**Work request**
Repeat the listing exactly. Pictures stay out of your copy.

**Data listing**
• • • • • • •

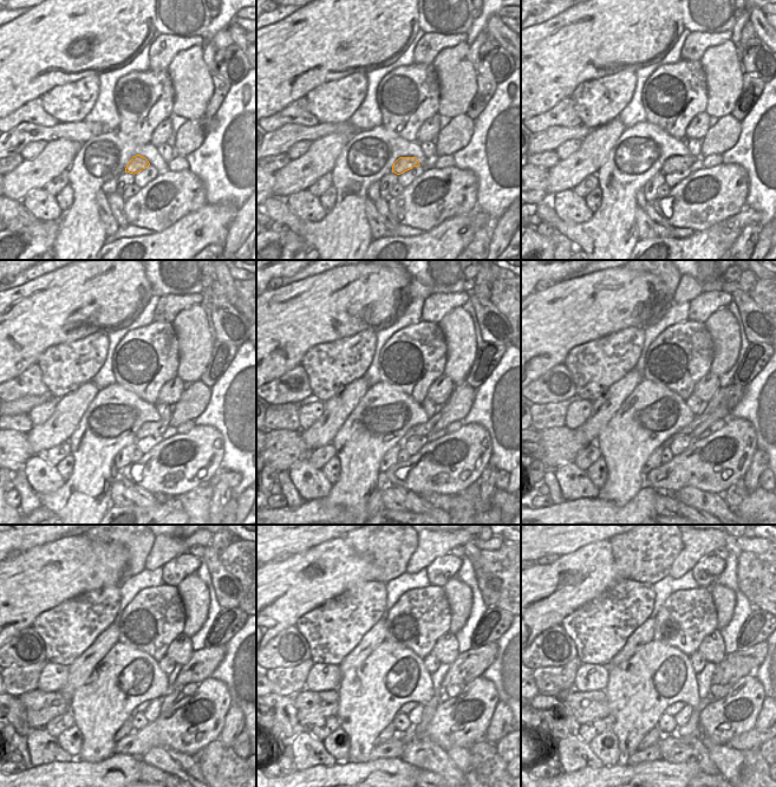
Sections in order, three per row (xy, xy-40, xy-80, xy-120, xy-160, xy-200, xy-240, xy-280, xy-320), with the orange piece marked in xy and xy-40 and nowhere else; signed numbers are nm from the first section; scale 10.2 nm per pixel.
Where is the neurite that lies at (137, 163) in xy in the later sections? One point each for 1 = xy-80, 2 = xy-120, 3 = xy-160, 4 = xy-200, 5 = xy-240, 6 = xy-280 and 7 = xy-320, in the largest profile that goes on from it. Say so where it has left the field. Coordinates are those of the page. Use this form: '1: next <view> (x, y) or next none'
1: next xy-80 (676, 163)
2: next xy-120 (147, 429)
3: next xy-160 (424, 429)
4: next xy-200 (729, 396)
5: next xy-240 (202, 663)
6: next xy-280 (470, 664)
7: next xy-320 (743, 662)

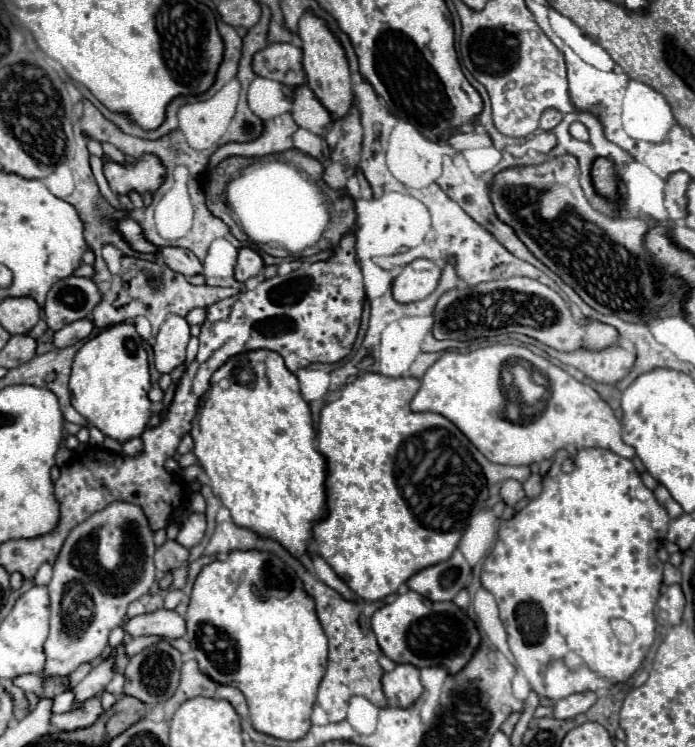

• • • • • • •

**Result for this exercise**
Sections in order, three per row (xy, xy-40, xy-80, xy-120, xy-160, xy-200, xy-240, xy-280, xy-320), with the orange piece marked in xy and xy-40 and nowhere else; signed numbers are nm from the first section; scale 10.2 nm per pixel.
Where is the neurite that lies at (137, 163) in xy in the later sections? One point each for 1 = xy-80, 2 = xy-120, 3 = xy-160, 4 = xy-200, 5 = xy-240, 6 = xy-280 and 7 = xy-320, in the largest profile that goes on from it. Say so where it has left the field. Coordinates are those of the page. Use this form: '1: next <view> (x, y) or next none'
1: next xy-80 (676, 163)
2: next xy-120 (147, 429)
3: next xy-160 (424, 429)
4: next xy-200 (729, 396)
5: next xy-240 (202, 663)
6: next xy-280 (470, 664)
7: next xy-320 (743, 662)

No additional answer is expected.